● Given data:

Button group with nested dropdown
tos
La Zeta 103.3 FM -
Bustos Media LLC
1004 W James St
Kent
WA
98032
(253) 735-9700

● Activity:
Copy out all of the lines above, keeping each one word for word.

● Response:
Button group with nested dropdown
tos
La Zeta 103.3 FM -
Bustos Media LLC
1004 W James St
Kent
WA
98032
(253) 735-9700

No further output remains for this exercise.